Your task – Among the lines below, which ones contain the word "layout"? Copy every such line.

════════════════════

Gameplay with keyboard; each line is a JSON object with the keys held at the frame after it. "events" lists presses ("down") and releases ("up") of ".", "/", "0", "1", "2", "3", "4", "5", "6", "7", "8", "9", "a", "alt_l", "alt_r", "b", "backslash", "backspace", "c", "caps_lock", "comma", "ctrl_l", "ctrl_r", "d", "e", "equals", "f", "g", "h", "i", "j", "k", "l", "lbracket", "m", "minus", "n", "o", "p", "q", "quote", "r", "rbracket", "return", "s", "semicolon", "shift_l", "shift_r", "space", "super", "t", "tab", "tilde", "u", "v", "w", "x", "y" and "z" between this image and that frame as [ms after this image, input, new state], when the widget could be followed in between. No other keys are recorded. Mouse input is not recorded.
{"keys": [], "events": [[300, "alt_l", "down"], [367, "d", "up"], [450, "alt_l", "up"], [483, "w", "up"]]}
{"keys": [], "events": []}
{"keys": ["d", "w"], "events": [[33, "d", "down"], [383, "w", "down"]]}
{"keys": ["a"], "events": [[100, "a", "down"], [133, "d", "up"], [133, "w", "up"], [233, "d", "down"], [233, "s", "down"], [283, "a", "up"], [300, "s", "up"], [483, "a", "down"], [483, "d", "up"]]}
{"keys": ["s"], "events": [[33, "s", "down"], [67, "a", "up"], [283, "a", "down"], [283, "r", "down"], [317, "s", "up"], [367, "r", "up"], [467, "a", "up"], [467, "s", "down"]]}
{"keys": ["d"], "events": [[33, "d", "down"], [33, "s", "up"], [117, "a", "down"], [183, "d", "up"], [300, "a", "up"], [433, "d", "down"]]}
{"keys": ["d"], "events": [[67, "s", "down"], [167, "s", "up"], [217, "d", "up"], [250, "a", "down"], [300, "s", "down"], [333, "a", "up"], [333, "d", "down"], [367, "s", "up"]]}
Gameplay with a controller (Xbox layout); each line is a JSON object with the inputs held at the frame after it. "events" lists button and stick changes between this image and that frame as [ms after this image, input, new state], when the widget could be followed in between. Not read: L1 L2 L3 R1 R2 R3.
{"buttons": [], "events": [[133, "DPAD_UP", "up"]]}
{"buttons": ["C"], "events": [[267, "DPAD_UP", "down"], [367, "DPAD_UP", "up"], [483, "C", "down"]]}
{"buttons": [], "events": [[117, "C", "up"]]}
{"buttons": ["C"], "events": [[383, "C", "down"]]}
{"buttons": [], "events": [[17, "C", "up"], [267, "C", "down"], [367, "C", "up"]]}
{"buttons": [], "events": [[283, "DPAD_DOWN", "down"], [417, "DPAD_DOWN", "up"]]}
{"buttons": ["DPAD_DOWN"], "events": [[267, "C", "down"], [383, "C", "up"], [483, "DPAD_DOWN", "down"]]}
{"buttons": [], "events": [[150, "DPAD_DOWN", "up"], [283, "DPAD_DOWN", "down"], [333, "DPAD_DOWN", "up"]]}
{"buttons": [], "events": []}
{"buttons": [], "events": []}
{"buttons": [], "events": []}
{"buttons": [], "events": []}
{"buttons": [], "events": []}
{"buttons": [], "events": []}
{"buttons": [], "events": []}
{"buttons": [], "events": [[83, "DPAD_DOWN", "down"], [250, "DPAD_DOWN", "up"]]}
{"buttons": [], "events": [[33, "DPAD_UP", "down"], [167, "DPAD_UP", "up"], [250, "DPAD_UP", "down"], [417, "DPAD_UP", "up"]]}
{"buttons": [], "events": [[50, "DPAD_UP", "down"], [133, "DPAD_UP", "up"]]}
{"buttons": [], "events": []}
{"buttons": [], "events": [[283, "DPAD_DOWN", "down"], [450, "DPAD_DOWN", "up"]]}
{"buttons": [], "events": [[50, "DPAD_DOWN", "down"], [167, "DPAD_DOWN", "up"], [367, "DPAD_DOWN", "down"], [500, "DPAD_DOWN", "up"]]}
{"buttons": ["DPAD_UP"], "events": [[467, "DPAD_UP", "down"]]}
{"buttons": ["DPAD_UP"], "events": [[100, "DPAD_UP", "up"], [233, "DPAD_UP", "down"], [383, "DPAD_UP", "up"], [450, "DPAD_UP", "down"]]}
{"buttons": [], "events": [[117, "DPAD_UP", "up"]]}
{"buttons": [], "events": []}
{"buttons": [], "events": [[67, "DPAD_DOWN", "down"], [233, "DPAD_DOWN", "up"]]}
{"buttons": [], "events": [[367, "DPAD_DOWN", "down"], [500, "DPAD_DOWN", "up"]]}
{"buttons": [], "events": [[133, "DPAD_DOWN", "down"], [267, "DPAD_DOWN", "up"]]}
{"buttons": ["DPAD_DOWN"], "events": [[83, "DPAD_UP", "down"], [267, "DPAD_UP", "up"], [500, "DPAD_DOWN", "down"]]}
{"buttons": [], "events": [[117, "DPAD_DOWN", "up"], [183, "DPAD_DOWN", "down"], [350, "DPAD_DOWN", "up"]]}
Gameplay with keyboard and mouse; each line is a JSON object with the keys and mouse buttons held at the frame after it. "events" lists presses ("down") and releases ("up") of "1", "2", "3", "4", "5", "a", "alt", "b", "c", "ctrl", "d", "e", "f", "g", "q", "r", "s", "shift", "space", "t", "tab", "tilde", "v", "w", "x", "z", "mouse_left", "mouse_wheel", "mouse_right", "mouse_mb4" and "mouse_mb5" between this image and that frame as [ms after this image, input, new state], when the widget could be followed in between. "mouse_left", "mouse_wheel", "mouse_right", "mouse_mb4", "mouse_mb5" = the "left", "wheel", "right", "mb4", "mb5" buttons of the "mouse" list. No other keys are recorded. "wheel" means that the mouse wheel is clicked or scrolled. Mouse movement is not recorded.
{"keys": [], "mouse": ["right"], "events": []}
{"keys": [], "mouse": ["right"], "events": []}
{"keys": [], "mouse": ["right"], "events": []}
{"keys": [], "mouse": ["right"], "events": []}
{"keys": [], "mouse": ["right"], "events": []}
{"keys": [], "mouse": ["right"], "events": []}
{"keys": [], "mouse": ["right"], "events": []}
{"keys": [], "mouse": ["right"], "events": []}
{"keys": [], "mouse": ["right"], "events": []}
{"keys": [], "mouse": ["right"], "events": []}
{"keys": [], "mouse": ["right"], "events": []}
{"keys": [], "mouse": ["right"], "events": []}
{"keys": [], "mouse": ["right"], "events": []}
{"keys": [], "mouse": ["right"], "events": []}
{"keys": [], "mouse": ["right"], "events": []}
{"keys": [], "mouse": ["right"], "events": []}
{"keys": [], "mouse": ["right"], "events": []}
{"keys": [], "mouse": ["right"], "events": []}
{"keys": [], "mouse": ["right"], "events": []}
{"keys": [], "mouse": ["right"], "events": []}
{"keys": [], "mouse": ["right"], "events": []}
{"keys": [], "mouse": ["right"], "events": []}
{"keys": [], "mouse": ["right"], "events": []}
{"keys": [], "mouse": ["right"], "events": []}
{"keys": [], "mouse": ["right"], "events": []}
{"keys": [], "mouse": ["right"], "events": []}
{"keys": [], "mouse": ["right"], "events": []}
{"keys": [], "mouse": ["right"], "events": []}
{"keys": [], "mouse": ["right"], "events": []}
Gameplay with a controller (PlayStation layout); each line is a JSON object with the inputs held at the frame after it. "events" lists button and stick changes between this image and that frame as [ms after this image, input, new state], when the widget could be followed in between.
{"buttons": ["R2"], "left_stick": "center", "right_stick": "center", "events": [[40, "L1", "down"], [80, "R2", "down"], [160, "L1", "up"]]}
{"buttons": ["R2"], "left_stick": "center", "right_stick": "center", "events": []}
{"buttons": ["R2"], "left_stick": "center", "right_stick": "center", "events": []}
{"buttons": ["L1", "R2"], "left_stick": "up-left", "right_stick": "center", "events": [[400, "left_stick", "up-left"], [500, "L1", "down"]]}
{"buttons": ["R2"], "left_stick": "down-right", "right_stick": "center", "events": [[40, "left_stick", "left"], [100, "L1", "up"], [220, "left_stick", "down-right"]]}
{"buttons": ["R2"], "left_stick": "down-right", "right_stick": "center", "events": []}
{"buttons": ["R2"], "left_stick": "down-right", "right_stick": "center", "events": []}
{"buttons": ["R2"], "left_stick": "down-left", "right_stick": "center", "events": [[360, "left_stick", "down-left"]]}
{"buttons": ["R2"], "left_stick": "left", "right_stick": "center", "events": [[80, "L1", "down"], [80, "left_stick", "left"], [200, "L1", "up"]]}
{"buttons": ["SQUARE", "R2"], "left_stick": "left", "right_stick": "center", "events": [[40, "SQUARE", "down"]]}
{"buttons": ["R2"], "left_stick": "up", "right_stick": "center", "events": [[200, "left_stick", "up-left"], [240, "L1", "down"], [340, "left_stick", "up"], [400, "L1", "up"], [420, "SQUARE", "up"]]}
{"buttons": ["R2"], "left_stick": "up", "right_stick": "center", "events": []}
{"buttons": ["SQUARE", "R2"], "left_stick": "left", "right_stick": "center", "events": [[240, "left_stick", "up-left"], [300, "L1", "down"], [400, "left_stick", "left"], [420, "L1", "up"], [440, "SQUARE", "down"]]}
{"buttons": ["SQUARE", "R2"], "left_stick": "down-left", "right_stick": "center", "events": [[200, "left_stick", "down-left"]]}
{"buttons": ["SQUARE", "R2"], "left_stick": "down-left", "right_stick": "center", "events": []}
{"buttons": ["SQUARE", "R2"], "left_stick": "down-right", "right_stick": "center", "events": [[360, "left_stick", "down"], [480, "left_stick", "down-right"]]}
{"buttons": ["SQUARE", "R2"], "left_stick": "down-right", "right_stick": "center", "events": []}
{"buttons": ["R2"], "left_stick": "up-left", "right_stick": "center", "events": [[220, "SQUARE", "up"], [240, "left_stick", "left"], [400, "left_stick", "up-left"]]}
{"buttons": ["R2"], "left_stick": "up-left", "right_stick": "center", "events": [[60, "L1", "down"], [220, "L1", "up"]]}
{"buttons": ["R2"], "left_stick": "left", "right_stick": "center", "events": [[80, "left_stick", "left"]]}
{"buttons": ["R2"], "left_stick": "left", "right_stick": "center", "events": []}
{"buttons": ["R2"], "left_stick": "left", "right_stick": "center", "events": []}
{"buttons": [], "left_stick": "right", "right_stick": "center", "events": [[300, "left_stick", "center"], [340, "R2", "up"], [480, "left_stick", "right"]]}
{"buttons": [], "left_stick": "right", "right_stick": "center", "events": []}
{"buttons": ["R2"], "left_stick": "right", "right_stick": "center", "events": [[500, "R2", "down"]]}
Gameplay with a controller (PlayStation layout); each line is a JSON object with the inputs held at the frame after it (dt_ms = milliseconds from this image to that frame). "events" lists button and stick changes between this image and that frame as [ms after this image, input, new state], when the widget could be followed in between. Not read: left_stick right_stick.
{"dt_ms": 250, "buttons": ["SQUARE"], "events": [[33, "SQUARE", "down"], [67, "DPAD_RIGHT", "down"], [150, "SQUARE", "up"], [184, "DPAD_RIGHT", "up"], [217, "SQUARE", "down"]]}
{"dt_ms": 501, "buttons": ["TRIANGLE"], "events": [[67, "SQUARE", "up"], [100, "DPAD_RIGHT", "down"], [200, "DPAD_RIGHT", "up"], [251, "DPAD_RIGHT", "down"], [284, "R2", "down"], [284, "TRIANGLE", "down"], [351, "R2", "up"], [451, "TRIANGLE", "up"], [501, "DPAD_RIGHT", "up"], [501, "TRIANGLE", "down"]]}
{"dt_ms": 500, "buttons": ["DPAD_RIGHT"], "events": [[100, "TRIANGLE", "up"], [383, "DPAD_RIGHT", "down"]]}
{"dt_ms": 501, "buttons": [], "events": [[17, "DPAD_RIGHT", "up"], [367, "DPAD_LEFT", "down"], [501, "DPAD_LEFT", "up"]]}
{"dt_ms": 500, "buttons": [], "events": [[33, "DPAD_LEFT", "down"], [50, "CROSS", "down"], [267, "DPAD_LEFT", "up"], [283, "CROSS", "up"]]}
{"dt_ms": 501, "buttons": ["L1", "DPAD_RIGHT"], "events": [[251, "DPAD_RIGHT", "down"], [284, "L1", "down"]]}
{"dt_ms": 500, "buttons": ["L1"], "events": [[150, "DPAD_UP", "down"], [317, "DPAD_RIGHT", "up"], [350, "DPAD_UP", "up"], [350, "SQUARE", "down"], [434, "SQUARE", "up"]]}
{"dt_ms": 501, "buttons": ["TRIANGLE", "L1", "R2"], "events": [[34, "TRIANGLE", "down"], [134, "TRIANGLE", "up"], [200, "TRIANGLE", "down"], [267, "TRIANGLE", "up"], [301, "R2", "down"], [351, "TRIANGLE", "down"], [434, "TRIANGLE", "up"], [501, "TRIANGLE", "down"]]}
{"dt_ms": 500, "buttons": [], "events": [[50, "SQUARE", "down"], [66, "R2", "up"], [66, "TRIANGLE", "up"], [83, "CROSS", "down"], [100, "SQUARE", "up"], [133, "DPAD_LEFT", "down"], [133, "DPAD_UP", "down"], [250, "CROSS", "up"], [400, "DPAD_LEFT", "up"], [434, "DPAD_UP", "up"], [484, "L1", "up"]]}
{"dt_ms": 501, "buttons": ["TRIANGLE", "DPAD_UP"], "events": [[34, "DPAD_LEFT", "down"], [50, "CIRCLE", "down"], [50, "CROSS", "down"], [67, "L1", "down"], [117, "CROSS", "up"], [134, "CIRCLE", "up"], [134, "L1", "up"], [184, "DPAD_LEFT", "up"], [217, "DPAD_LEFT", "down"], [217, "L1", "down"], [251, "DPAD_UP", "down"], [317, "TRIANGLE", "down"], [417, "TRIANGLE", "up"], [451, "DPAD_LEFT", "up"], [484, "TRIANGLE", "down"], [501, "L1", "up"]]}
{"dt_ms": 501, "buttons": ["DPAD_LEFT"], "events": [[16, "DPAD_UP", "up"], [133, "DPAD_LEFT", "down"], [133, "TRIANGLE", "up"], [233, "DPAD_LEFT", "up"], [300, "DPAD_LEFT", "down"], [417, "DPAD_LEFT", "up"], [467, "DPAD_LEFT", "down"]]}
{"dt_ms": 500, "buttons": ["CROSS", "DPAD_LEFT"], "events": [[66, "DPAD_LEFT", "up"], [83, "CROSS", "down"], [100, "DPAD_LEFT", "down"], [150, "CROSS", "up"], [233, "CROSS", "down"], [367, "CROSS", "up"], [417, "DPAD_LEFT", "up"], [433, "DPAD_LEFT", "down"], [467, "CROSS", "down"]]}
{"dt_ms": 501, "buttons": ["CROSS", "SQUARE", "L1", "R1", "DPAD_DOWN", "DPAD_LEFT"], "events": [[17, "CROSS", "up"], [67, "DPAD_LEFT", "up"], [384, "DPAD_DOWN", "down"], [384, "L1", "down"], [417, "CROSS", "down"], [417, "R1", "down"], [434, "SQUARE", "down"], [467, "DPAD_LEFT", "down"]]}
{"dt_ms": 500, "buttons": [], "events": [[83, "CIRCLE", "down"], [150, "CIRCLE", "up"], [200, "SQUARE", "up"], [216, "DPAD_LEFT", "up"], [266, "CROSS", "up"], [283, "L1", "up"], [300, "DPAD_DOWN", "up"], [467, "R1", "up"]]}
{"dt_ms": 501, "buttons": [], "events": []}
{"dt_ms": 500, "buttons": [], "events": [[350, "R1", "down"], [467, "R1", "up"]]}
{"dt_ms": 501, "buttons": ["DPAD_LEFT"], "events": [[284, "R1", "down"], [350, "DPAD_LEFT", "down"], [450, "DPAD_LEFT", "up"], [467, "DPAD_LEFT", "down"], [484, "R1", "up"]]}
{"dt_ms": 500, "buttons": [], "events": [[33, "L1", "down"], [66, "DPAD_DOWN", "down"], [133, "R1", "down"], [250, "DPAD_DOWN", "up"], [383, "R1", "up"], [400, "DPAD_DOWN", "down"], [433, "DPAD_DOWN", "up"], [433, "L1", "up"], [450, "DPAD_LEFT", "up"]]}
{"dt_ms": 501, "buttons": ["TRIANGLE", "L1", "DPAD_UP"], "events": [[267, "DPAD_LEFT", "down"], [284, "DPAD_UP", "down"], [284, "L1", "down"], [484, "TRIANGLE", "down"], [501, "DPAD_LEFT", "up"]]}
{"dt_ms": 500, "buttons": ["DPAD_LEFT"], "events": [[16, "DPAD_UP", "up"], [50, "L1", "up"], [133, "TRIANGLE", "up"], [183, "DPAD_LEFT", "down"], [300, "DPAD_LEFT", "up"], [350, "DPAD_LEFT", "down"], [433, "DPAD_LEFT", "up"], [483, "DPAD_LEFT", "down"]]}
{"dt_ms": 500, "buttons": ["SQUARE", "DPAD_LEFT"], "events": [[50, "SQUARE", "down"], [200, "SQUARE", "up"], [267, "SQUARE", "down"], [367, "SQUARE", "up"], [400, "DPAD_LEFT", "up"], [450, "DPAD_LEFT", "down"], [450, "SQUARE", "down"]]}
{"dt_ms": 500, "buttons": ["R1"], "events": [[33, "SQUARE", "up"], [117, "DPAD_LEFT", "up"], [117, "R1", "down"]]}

════════════════════

Problem solution –
Gameplay with a controller (Xbox layout); each line is a JSON object with the inputs held at the frame after it. "events" lists button and stick changes between this image and that frame as [ms after this image, input, new state], when the widget could be followed in between. Not read: L1 L2 L3 R1 R2 R3.
Gameplay with a controller (PlayStation layout); each line is a JSON object with the inputs held at the frame after it. "events" lists button and stick changes between this image and that frame as [ms after this image, input, new state], when the widget could be followed in between.
Gameplay with a controller (PlayStation layout); each line is a JSON object with the inputs held at the frame after it (dt_ms = milliseconds from this image to that frame). "events" lists button and stick changes between this image and that frame as [ms after this image, input, new state], when the widget could be followed in between. Not read: left_stick right_stick.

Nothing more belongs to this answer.